Task requirements:
(1) Write out the stretch of the forum post on gradient descent theta values from "I have all the" through "num_iters, double[][] data )", word for word.
(2) Pick up the forum post on gradient descent theta values at the point where it ends and keep writing it.

Extracted text:
- - -

What does theta values of gradient descent mean? - java

I have all the components, I just am not quite sure This is my output:
Theta-->: 0.09604203456288299, 1.1864676227195392
How do I interpret that? What does it mean?
I essentially just modified the example from this description. But I'm not sure if it's really applicable to my problem. I'm trying to perform binary classification on a set of documents. The documents are rendered as bag-of-words style feature vectors of the form:
Example:
Document 1 = ["I", "am", "awesome"]
Document 2 = ["I", "am", "great", "great"]
Dictionary is:
["I", "am", "awesome", "great"]
So the documents as a vector would look like:
Document 1 = [1, 1, 1, 0]
Document 2 = [1, 1, 0, 2]
This is my gradient descent code:
public static double [] gradientDescent(final double [] theta_in, final double alpha, final int num_iters, double[][] data )
{
final double m = data.length;
double [] theta = theta_in;
double theta0 = 0;
double theta1 = 0;
for (int i = 0; i < num_iters; i++)
{
final double sum0 = gradientDescentSumScalar0(theta, alpha, data );
final double sum1 = gradientDescentSumScalar1(theta, alpha, data);
theta0 = theta[0] - ( (alpha / m) * sum0 );
theta1 = theta[1] - ( (alpha / m) * sum1 );
theta = new double [] { theta0, theta1 };
}
return theta;
}
//data is the feature vector
//this theta is weight
protected static double [] matrixMultipleHthetaByX( final double [] theta, double[][] data )
{
final double [] vector = new double[ data.length ];
int i = 0;
for (final double [] d : data)
{
vector[i] = (1.0 * theta[0]) + (d[0] * theta[1]);
i++;
} // End of the for //
return vector;
}
protected static double gradientDescentSumScalar0(final double [] theta, final double alpha, double[][] data )
{
double sum = 0;
int i = 0;
final double [] hthetaByXArr = matrixMultipleHthetaByX(theta, data );
for (final double [] d : data)
{
final double X = 1.0;
final double y = d[1];
final double hthetaByX = hthetaByXArr[i];
sum = sum + ( (hthetaByX - y) * X );
i++;
} // End of the for //
return sum;
}
protected static double gradientDescentSumScalar1(final double [] theta, final double alpha, double[][] data )

- - -

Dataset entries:

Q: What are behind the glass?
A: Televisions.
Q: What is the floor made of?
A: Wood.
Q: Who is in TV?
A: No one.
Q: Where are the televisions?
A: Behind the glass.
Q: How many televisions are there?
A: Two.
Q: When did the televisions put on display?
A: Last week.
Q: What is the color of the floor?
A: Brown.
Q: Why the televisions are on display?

- - -

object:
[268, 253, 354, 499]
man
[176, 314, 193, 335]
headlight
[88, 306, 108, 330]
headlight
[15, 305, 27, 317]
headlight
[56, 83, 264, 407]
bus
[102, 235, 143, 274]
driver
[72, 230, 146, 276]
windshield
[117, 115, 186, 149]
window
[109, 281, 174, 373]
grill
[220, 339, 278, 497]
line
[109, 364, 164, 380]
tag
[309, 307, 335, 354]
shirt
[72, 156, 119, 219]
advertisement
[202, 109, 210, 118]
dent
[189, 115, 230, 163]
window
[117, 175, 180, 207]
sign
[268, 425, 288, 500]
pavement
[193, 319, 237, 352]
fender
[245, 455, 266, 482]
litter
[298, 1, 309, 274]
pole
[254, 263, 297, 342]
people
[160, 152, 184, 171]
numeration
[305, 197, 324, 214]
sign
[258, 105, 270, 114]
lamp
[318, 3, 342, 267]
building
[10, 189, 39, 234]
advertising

- - -

Responses in order:
(1)
I have all the components, I just am not quite sure This is my output:
Theta-->: 0.09604203456288299, 1.1864676227195392
How do I interpret that? What does it mean?
I essentially just modified the example from this description. But I'm not sure if it's really applicable to my problem. I'm trying to perform binary classification on a set of documents. The documents are rendered as bag-of-words style feature vectors of the form:
Example:
Document 1 = ["I", "am", "awesome"]
Document 2 = ["I", "am", "great", "great"]
Dictionary is:
["I", "am", "awesome", "great"]
So the documents as a vector would look like:
Document 1 = [1, 1, 1, 0]
Document 2 = [1, 1, 0, 2]
This is my gradient descent code:
public static double [] gradientDescent(final double [] theta_in, final double alpha, final int num_iters, double[][] data )

(2)
{
double sum = 0;
int i = 0;
final double [] hthetaByXArr = matrixMultipleHthetaByX(theta, data );
for (final double [] d : data)
{
final double X = d[0];
final double y = d[1];
final double hthetaByX = hthetaByXArr[i];
sum = sum + ( (hthetaByX - y) * X );
i++;
} // End of the for //
return sum;
}
public static double [] batchGradientDescent( double [] weights, double[][] data )
{
/*
* From tex:
* \theta_j := \theta_j - \alpha\frac{1}{m} \sum_{i=1}^m ( h_\theta (x^{(i)})
*/
final double [] theta_in = weights;
double [] theta = gradientDescent(theta_in, alpha, iterations, data );
lastTheta = theta;
System.out.println("Theta-->: " + theta[0] + ", " + theta[1]);
return theta;
}
I call it like this:
final int globoDictSize = globoDict.size(); // number of features
double[] weights = new double[globoDictSize + 1];
for (int i = 0; i < weights.length; i++)
{
//weights[i] = Math.floor(Math.random() * 10000) / 10000;
//weights[i] = randomNumber(0,1);
weights[i] = 0.0;
}
int inputSize = trainingPerceptronInput.size();
double[] outputs = new double[inputSize];
final double[][] a = Prcptrn_InitOutpt.initializeOutput(trainingPerceptronInput, globoDictSize, outputs, LABEL);
for (int p = 0; p < inputSize; p++)
{
Gradient_Descent.batchGradientDescent( weights, a );
}
How can I verify that this code is doing what I want? Shouldn't it be outputting a predicted label or something? I've heard I can also apply to it an error function, such as hinge loss, that would come after the call to batch gradient descent as a seperate component, isn't it?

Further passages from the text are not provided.